Given exercise A → In the passage on gut feelings, which part of the brain receives the additional streams of data sent by sensors in the muscles, organs and bones?
Given exercise B → Give back the listing from its first line through the line containing "black hexagon: moved 2 px left", inclusive, with the pictures left out.

Given text →
>> Start
There is a lot of self-talk that goes on within all of us. You know the kind of thing: “Stupid! Why did I have to mention the echidna?!” or “This shirt is really workin’ for me today! Smokin’!” Or, “Will I look like a pig if I eat that last biscotti? I really want it, though. Maybe if I create a distraction by setting the packets of sugar on fi re, I can grab it while everyone debates whether a latté will put out a sugar fire?”
While you may have not had those exact thoughts, you will have had others according to your own inner voice. Undoubtedly, your inner thoughts contribute to your outer decisions and behaviour, but they are not the entire story. There will also have been times when you have had a gut feeling or instinct about a situation that was beyond rational understanding. In a highly rational age, we tend to dismiss those gut instincts because they don’t fit a scientific model of sequential reasoning and understanding. However, the more we study gut feelings, the more we realise they contain valuable information and can lead to better decision-making.
Unconscious information
Did you know you have sensory organs that gather information? Your eyes, ears and taste buds all register what is happening in the world around you and send data to your brain, which synthesises that data and makes decisions. However, that is not the end of the data-gathering network that your brain has at its disposal.
Sensors in your muscles, organs and bones all send additional streams of data to a part of the brain called the insula. Signals such as breathing rate, heart rate and body temperature are all somatic markers that provide feedback to your brain. This accessing of unconscious information that occupies the fringes of your awareness is known as “interoception” and it forms a vital component of good decision-making. When you encounter a new situation, your brain is unconsciously scrolling through stored past experiences, looking for patterns that match your current experience. When a potentially relevant pattern is detected, it is your somatic markers that let your brain know, through changed breathing, altered heart rate or tensed muscles. This is all an unconscious process, but it translates into nameless feelings, your gut instinct.
On top of external stimulation and interoceptive data, your brain also accesses your current active thoughts. This treasure trove of data is integrated into a single snapshot of your condition at any given moment, and your brain sums it all up, making
decisions as to what a scenario means and what you need to do.
While the conscious parts of awareness are easy to value simply because you are aware of them, your unconscious, interoceptive gut feelings are less valued but equally as useful. In fact, a study published in the journal Cognition found that damage to a part of the prefrontal cortex in the brain can decouple the brain from interoceptive input, which does not reduce intellect but does impair the ability to learn from negative feedback. Your gut feelings, the interoceptive information that your body sends to your brain, are a vital part of how you navigate the world.
>> End
Records shown →
>> Start
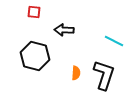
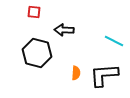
black hexagon: moved 2 px right, 3 px up
black L-shape: rotated 112 degrees counterclockwise
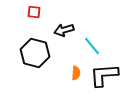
black arrow: rotated 18 degrees counterclockwise
cyan line: moved 22 px left, 5 px down; rotated 24 degrees clockwise
black hexagon: moved 2 px left
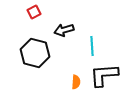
red square: rotated 32 degrees counterclockwise
cyan line: rotated 36 degrees clockwise
orange semicircle: moved 9 px down
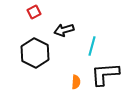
cyan line: rotated 18 degrees clockwise
black hexagon: rotated 12 degrees clockwise
black L-shape: moved 1 px right, 1 px up
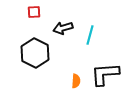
red square: rotated 24 degrees clockwise
black arrow: moved 1 px left, 2 px up
cyan line: moved 2 px left, 11 px up
orange semicircle: moved 1 px up
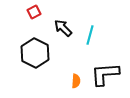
red square: rotated 24 degrees counterclockwise
black arrow: rotated 60 degrees clockwise
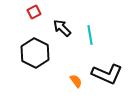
black arrow: moved 1 px left
cyan line: rotated 24 degrees counterclockwise
black L-shape: moved 2 px right; rotated 152 degrees counterclockwise
orange semicircle: rotated 40 degrees counterclockwise
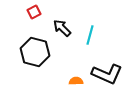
cyan line: rotated 24 degrees clockwise
black hexagon: moved 1 px up; rotated 12 degrees counterclockwise
orange semicircle: rotated 56 degrees counterclockwise
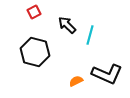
black arrow: moved 5 px right, 3 px up
orange semicircle: rotated 24 degrees counterclockwise
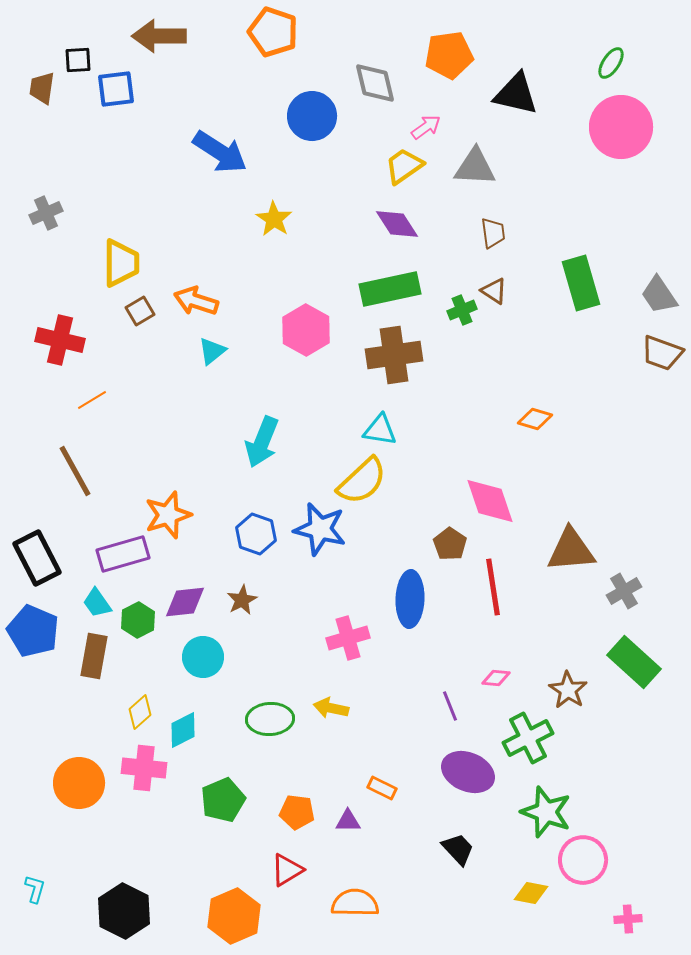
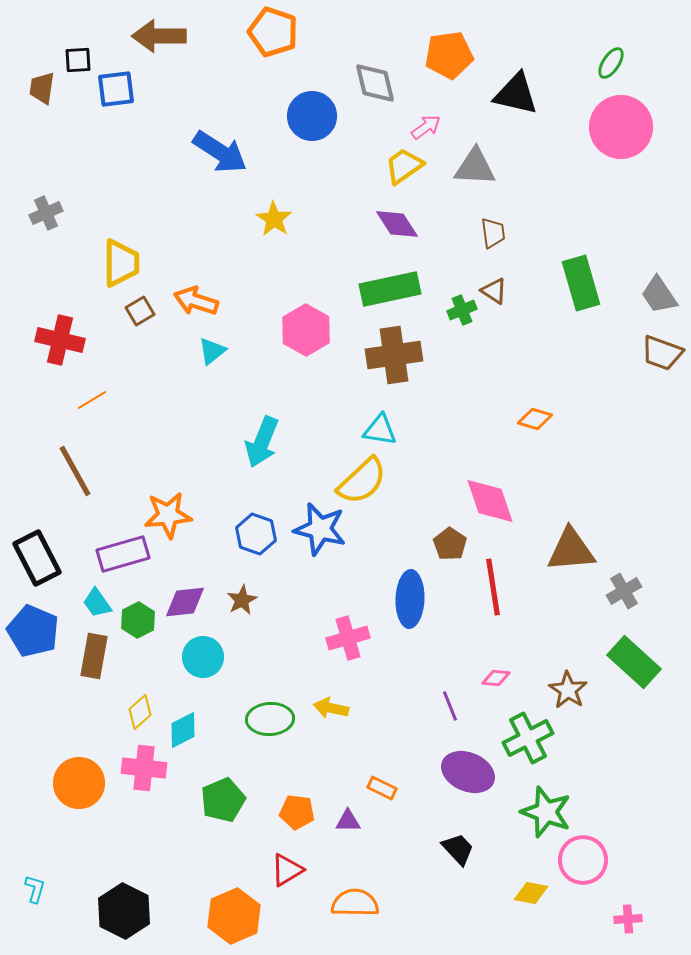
orange star at (168, 515): rotated 12 degrees clockwise
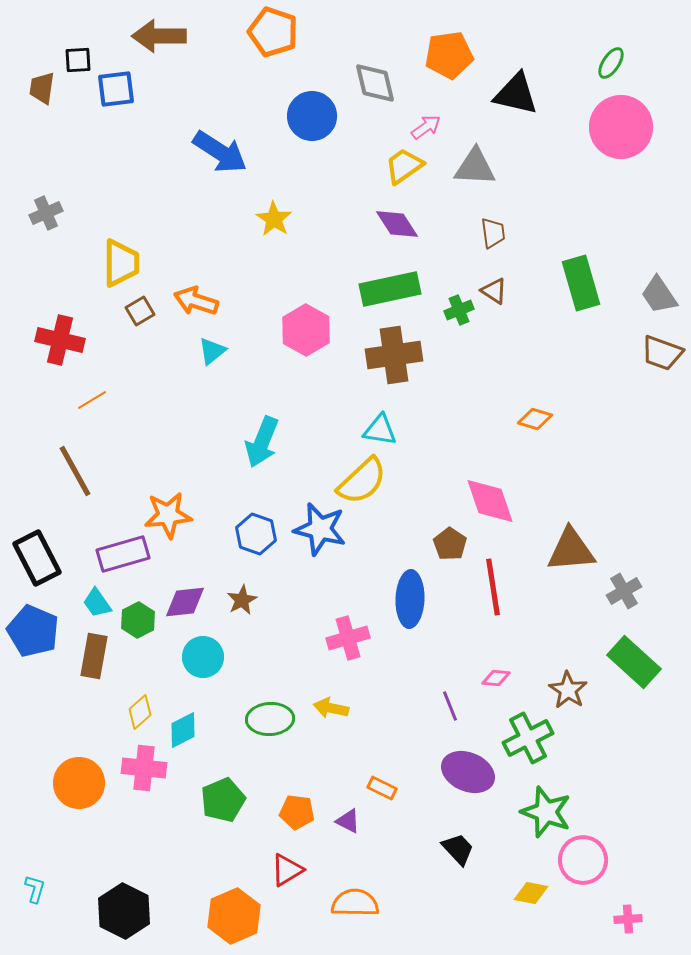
green cross at (462, 310): moved 3 px left
purple triangle at (348, 821): rotated 28 degrees clockwise
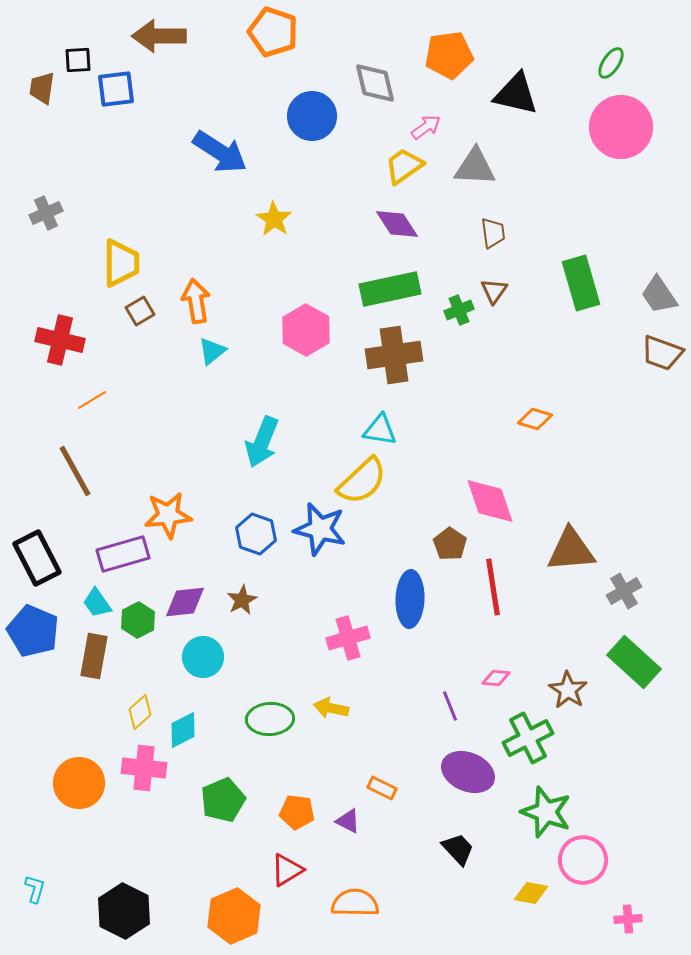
brown triangle at (494, 291): rotated 32 degrees clockwise
orange arrow at (196, 301): rotated 63 degrees clockwise
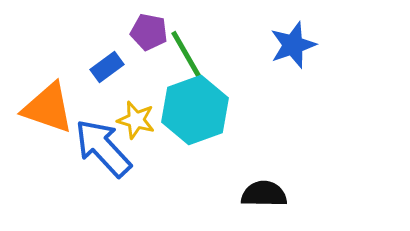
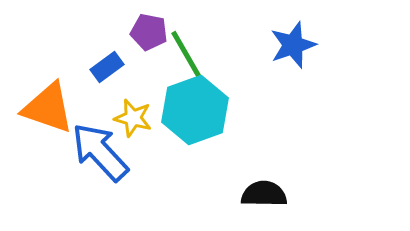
yellow star: moved 3 px left, 2 px up
blue arrow: moved 3 px left, 4 px down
>> End
Expected output A → The insula.

Expected output B →
black hexagon: moved 2 px right, 3 px up
black L-shape: rotated 112 degrees counterclockwise
black arrow: rotated 18 degrees counterclockwise
cyan line: moved 22 px left, 5 px down; rotated 24 degrees clockwise
black hexagon: moved 2 px left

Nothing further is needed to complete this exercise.